How to complete this task:
Print what the records say exactly, and omit the pictures.

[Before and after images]
= = = = = = =

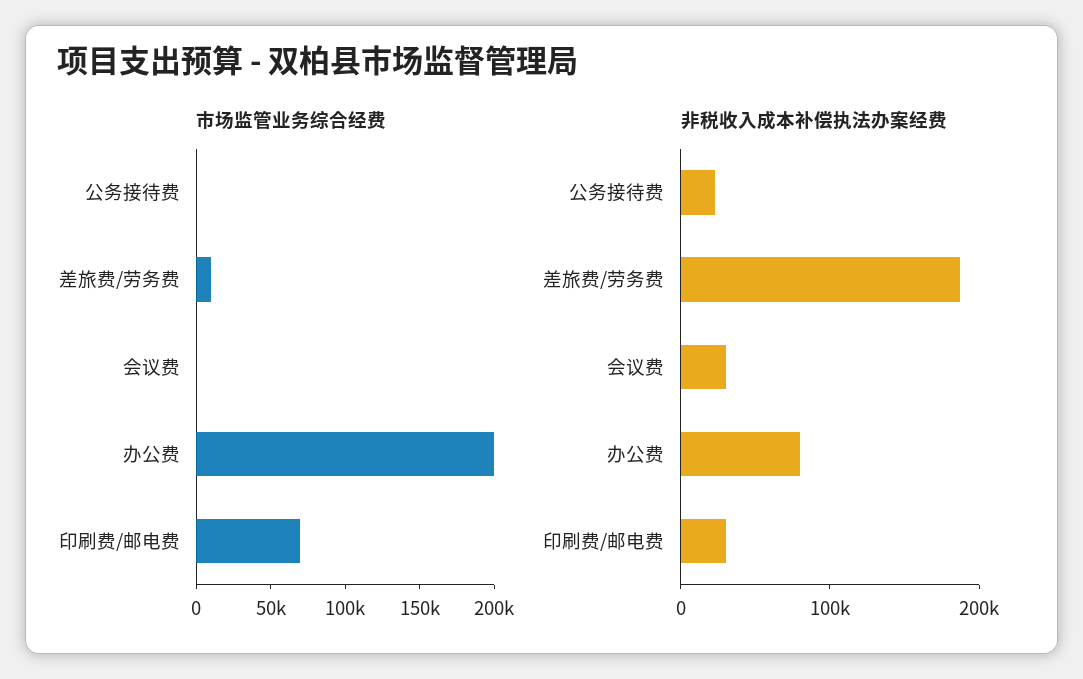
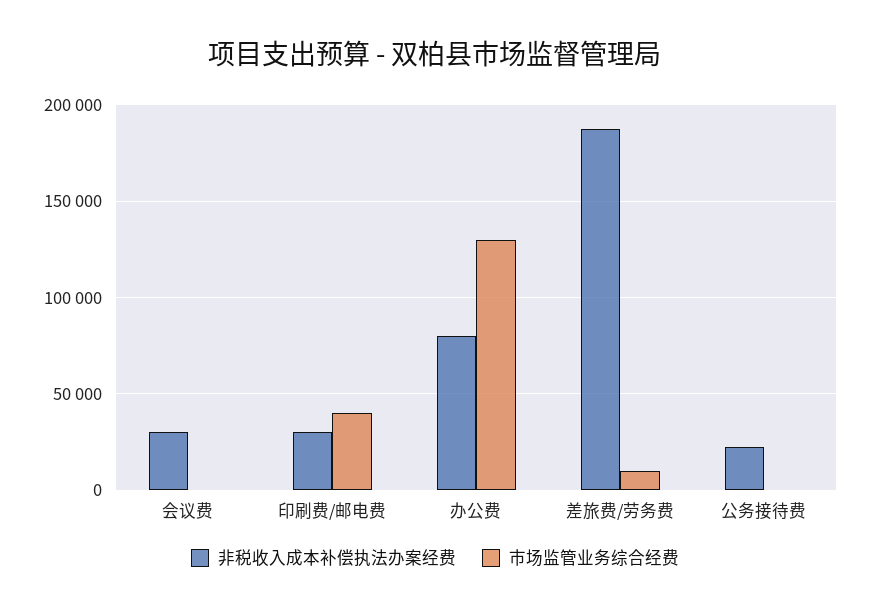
市场监管业务综合经费, 办公费: 200000 -> 130000
市场监管业务综合经费, 印刷费/邮电费: 70000 -> 40000

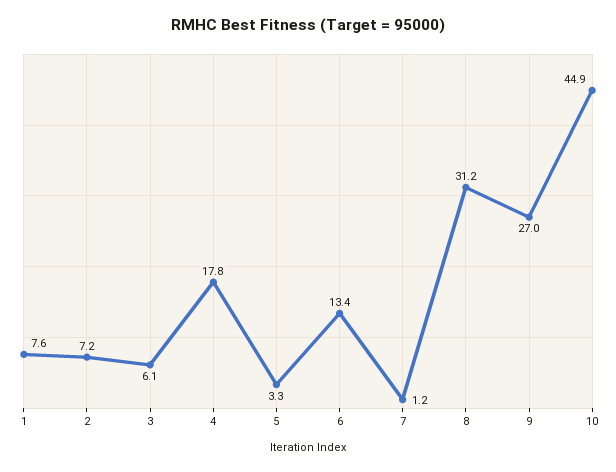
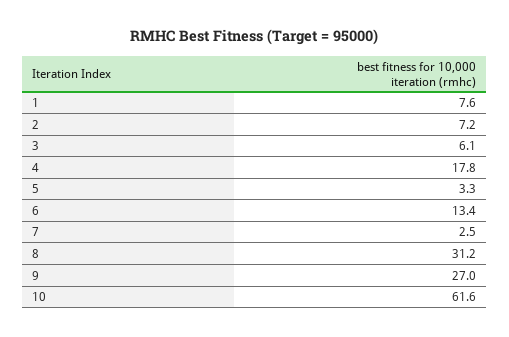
7: 1.2 -> 2.5
10: 44.9 -> 61.6

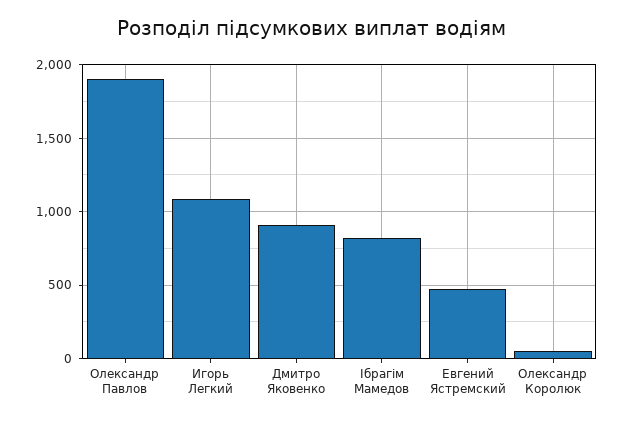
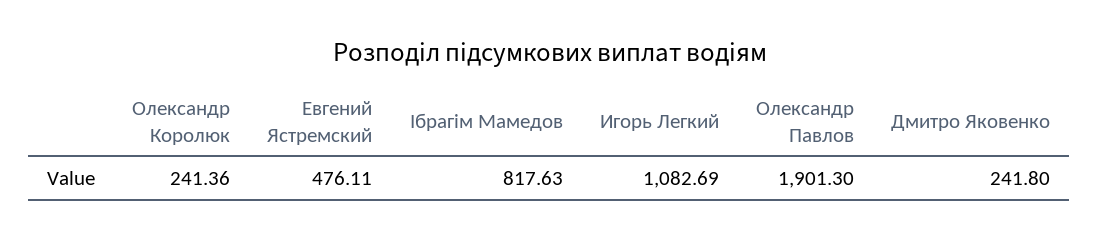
Дмитро Яковенко: 900 -> 241.8
Олександр Королюк: 50 -> 241.36

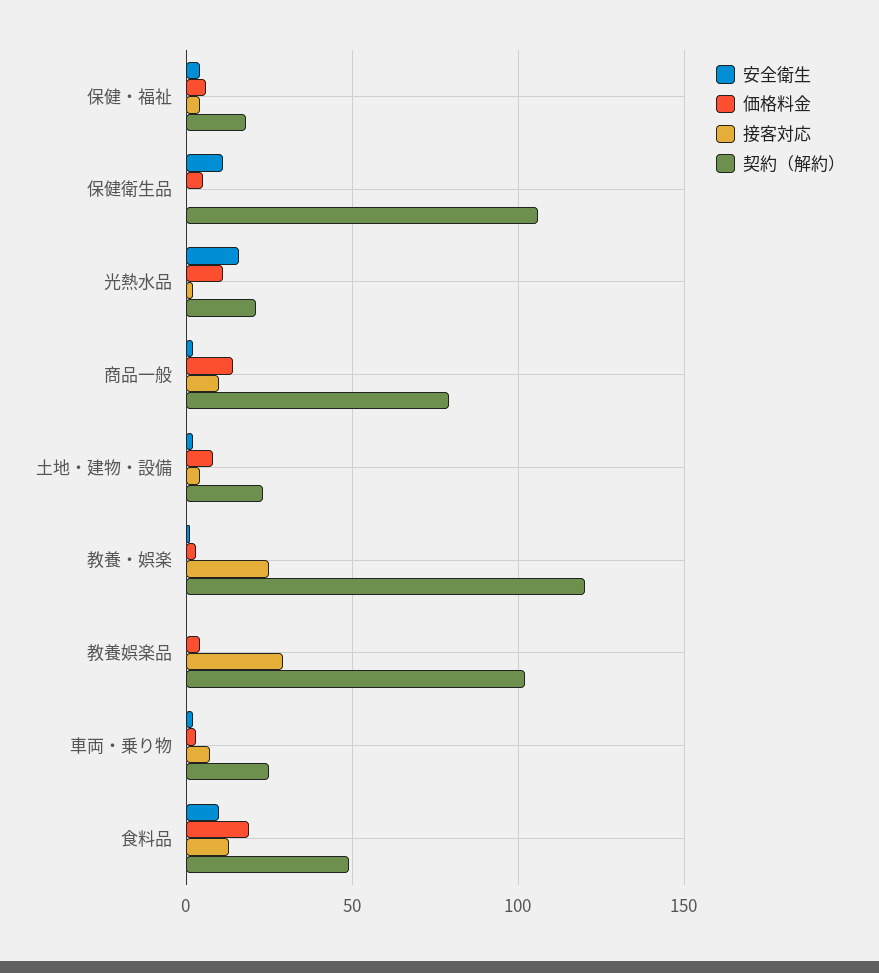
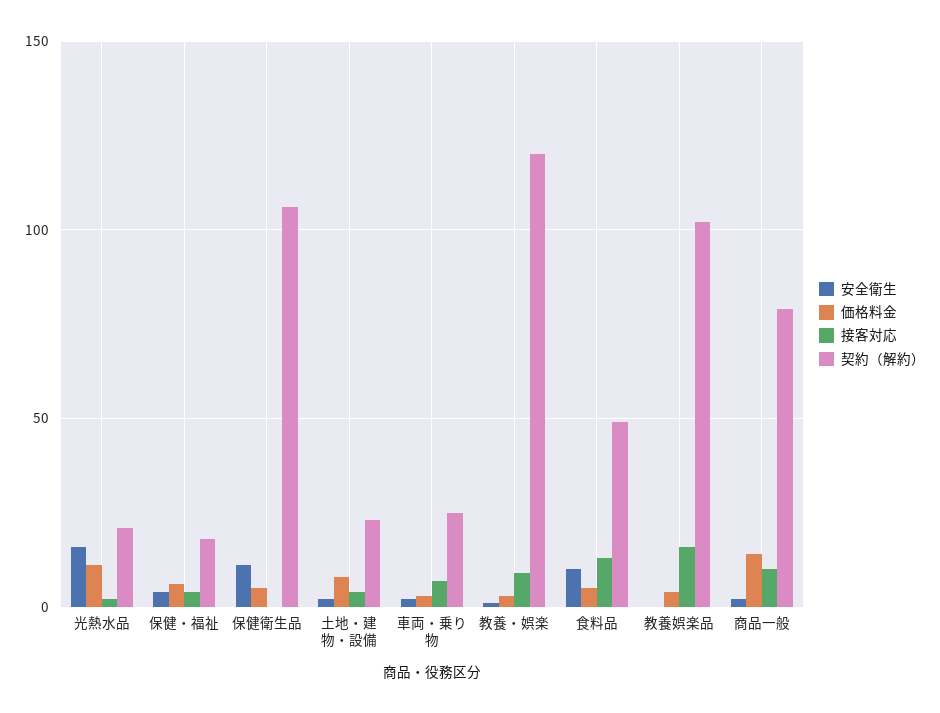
接客対応, 教養・娯楽: 25 -> 10
接客対応, 教養娯楽品: 30 -> 15
価格料金, 食料品: 20 -> 5

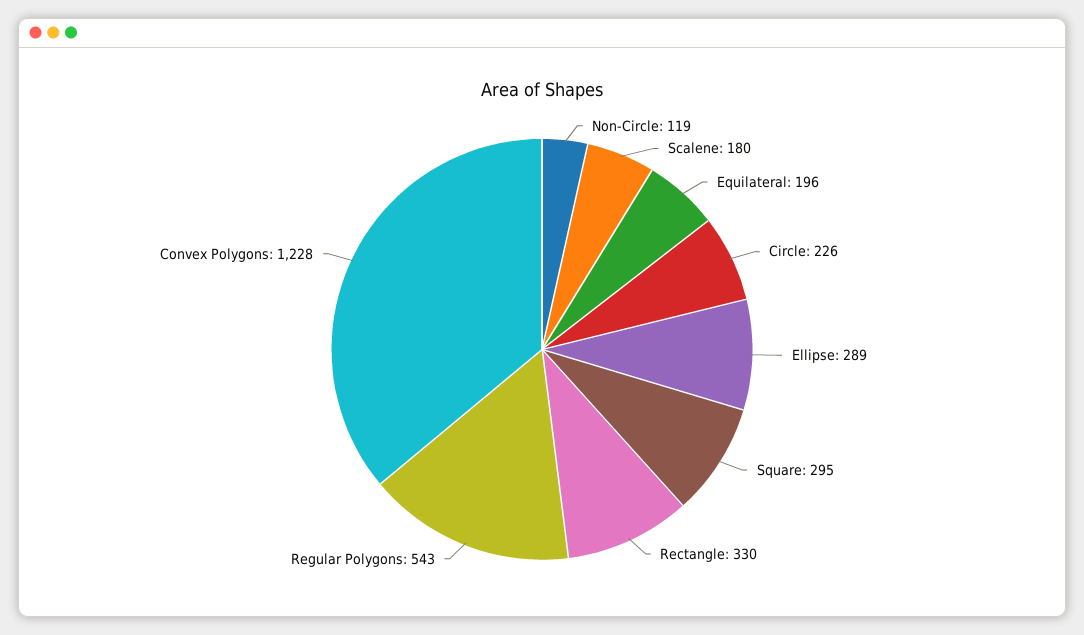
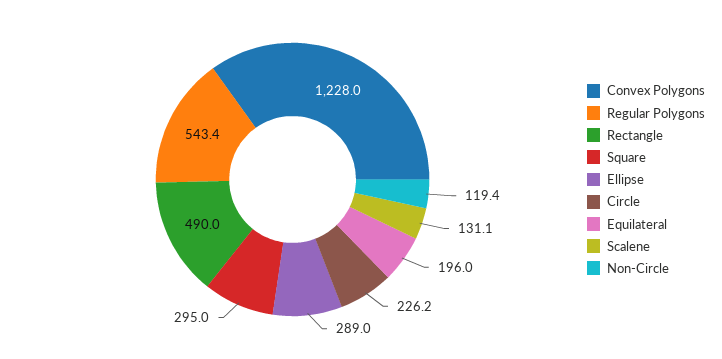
Scalene: 180 -> 131.1
Rectangle: 330 -> 490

= = = = = = =

Answer to this task:
市场监管业务综合经费, 办公费: 200000 -> 130000
市场监管业务综合经费, 印刷费/邮电费: 70000 -> 40000

7: 1.2 -> 2.5
10: 44.9 -> 61.6

Дмитро Яковенко: 900 -> 241.8
Олександр Королюк: 50 -> 241.36

接客対応, 教養・娯楽: 25 -> 10
接客対応, 教養娯楽品: 30 -> 15
価格料金, 食料品: 20 -> 5

Scalene: 180 -> 131.1
Rectangle: 330 -> 490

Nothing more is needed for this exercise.